Patient-derived organoids reflect the genetic profile of endometrial tumors and predict patient prognosis.

Background: A major hurdle in translational endometrial cancer (EC) research is the lack of robust preclinical models that capture both inter- and intra-tumor heterogeneity. This has hampered the development of new treatment strategies for people with EC. Methods: EC organoids were derived from resected patient tumor tissue and expanded in a chemically defined medium. Established EC organoids were orthotopically implanted into female NSG mice. Patient tissue and corresponding models were characterized by morphological evaluation, biomarker and gene expression and by whole exome sequencing. A gene signature was defined and its prognostic value was assessed in multiple EC cohorts using Mantel-Cox (log-rank) test. Response to carboplatin and/or paclitaxel was measured in vitro and evaluated in vivo. Statistical difference between groups was calculated using paired t-test. Results: We report EC organoids established from EC patient tissue, and orthotopic organoid-based patient-derived xenograft models (O-PDXs). The EC organoids and O-PDX models mimic the tissue architecture, protein biomarker expression and genetic profile of the original tissue. Organoids show heterogenous sensitivity to conventional chemotherapy, and drug response is reproduced in vivo.
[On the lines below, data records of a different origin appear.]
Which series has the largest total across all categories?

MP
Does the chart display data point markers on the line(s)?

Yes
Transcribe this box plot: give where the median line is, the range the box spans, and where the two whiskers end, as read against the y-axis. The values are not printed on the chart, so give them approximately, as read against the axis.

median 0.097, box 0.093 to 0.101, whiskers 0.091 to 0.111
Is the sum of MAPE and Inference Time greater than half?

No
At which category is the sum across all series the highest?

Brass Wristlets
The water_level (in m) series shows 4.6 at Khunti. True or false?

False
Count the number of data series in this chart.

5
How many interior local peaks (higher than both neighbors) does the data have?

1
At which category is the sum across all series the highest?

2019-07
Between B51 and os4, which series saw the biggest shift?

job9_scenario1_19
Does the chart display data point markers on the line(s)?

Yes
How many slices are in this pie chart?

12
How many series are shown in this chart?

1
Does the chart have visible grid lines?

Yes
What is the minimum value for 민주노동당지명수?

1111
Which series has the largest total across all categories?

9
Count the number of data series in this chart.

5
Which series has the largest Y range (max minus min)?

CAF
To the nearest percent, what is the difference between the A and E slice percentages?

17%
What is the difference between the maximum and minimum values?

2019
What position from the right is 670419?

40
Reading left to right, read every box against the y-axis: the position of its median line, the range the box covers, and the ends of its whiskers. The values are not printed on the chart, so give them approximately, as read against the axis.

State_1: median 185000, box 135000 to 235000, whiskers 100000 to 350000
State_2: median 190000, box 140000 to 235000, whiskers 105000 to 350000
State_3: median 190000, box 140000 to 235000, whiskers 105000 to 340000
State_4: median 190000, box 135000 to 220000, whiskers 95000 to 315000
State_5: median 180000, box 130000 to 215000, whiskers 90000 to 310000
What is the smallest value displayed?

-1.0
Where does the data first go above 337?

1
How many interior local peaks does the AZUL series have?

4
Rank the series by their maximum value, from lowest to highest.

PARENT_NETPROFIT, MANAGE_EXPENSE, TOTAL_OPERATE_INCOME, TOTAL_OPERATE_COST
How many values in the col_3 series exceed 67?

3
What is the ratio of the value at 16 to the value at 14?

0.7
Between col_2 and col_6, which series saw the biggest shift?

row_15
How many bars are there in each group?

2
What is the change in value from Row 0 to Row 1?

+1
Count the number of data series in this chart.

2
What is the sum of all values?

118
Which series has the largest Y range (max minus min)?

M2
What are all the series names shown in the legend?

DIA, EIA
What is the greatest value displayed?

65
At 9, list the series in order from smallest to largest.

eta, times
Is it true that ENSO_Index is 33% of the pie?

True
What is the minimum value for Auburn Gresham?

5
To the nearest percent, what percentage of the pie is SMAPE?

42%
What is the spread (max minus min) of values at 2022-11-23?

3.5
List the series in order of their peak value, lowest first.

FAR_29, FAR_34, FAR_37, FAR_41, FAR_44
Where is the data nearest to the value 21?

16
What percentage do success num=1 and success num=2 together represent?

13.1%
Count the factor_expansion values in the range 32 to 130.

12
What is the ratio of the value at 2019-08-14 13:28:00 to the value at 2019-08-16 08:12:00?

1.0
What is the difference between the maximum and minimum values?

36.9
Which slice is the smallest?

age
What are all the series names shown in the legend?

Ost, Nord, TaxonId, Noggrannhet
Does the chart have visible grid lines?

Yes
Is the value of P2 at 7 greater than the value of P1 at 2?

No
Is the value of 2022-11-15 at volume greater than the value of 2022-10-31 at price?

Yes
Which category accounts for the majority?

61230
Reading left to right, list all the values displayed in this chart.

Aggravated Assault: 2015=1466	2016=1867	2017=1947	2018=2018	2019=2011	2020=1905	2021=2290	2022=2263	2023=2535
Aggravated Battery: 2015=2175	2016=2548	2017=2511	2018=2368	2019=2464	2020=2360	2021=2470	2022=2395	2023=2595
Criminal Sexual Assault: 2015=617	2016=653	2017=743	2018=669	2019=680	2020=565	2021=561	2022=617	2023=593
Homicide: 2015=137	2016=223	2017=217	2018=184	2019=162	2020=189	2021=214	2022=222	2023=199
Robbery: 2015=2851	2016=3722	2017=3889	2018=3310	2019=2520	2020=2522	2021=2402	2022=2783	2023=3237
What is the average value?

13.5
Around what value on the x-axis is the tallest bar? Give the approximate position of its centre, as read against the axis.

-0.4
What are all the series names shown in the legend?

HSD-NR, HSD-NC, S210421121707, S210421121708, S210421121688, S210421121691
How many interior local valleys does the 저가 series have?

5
The relevance of these models is further supported by the identification of an organoid-derived prognostic gene signature. This signature is validated as prognostic both in our local patient cohorts and in the TCGA endometrial cancer cohort. Conclusions: We establish robust model systems that capture both the diversity of endometrial tumors and intra-tumor heterogeneity. These models are highly relevant preclinical tools for the elucidation of the molecular pathogenesis of EC and identification of potential treatment strategies.